Regardless of your sexual orientation, gender or relationship status, consider how touch works in your romantic or sexual life, your friendships or your family relationships. After all, we all need to touch and be touched.
For some, pets provide a nice form of touch and closeness. If your parents or grandparents are not partnered or don’t have a lot of access to touch, try to take an extra step toward hugging them, touching them on the arm or kissing them as you come and go. If your friends are not partnered (or are partnered in unhappy ways in which touch is absent), try to do the same. It only takes a moment to give someone a hug that lingers just long enough to feel heartfelt – and not so long that it feels awkward.

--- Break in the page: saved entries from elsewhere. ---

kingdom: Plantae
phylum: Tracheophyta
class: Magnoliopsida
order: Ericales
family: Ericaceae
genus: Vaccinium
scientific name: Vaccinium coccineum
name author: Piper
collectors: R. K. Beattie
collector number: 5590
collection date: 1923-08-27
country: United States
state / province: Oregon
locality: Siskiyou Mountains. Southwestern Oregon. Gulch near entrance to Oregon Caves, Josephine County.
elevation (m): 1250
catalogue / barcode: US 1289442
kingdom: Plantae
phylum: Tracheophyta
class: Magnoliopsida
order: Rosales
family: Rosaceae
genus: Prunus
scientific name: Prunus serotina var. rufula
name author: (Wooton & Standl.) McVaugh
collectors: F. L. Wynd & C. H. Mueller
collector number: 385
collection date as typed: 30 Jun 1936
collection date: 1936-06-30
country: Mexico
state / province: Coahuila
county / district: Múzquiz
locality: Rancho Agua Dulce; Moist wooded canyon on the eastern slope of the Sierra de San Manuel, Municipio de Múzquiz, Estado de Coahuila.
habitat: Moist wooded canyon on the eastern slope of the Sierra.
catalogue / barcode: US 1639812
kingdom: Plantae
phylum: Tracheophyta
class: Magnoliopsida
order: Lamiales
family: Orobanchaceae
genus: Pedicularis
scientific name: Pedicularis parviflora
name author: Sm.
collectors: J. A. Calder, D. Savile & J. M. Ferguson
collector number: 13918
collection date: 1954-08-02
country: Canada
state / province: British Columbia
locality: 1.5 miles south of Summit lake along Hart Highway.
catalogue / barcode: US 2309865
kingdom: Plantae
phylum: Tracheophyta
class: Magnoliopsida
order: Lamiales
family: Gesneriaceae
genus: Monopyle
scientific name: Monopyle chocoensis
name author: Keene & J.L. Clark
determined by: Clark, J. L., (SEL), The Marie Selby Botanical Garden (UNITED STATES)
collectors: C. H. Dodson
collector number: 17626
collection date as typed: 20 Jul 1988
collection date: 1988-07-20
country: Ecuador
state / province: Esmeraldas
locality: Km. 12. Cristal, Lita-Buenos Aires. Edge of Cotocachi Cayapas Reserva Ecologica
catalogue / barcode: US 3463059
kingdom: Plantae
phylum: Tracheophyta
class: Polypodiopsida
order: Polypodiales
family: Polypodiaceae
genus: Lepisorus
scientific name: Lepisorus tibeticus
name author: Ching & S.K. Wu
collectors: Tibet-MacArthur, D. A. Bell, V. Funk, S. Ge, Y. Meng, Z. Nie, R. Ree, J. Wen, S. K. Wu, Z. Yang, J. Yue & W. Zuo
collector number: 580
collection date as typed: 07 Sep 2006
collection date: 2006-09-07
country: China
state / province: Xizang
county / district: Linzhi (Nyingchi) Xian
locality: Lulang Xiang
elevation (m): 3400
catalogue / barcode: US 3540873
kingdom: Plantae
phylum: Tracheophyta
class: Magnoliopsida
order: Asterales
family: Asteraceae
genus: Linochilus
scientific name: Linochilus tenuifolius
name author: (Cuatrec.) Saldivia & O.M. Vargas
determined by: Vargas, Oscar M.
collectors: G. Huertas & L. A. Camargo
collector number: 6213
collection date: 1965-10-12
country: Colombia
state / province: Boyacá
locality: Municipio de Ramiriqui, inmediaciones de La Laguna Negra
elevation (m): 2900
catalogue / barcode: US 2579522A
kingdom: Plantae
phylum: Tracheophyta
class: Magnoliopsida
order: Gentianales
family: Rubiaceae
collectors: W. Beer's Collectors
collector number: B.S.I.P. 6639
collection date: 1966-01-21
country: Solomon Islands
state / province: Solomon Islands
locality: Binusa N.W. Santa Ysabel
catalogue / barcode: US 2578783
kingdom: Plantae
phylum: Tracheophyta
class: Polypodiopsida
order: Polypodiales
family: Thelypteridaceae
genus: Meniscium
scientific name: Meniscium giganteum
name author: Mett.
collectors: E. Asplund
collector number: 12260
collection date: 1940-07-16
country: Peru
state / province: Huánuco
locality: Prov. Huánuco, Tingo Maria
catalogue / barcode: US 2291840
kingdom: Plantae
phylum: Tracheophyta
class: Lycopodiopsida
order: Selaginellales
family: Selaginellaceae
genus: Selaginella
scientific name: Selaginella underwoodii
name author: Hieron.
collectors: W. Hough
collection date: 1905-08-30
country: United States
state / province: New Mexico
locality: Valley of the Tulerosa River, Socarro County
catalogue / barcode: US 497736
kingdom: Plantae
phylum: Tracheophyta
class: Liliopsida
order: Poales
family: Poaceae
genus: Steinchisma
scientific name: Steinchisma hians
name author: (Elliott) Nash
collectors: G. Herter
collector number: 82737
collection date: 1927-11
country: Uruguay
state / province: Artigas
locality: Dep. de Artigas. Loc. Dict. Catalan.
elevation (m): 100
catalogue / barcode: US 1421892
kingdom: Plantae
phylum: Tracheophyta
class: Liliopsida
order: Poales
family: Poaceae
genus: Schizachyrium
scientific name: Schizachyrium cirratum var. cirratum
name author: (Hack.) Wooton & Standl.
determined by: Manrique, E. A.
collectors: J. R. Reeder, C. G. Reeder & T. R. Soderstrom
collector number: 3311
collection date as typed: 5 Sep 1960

If you are in a romantic or sexual partnership, I wonder how focusing on touch or cuddling this week might change things for you. Why not use hugs and/or kisses to bid goodbye or hello? Or caress each other on the back or hip as you fall asleep? Why not tousle your partner’s messy morning hair from a place of love or affection? What might you gain if you reached for your partner’s hand while you watch television or a movie, even if (perhaps especially if) you don’t normally hold hands?
There is something special, I think, about the feel of flesh on flesh or hands in one’s hair. It is so intimate, I think, that there is no substitute for this type of touch. I understand why people want to take their clothes off and lay naked together, even when they are not having sex. Or why people want to run their hands along their partner’s curves or enjoy a foot massage (as a giver or receiver, there is so much pleasure to be had in either role).
To be with someone who doesn’t just allow themselves to be vulnerable to you in this way, but who desperately wants it, is a gift. If you have this quality in your relationship already, perhaps you can foster it so that you can hold onto it. And if you want it with someone, I wonder how you might go about it and how courage and optimism may help you to move in that direction.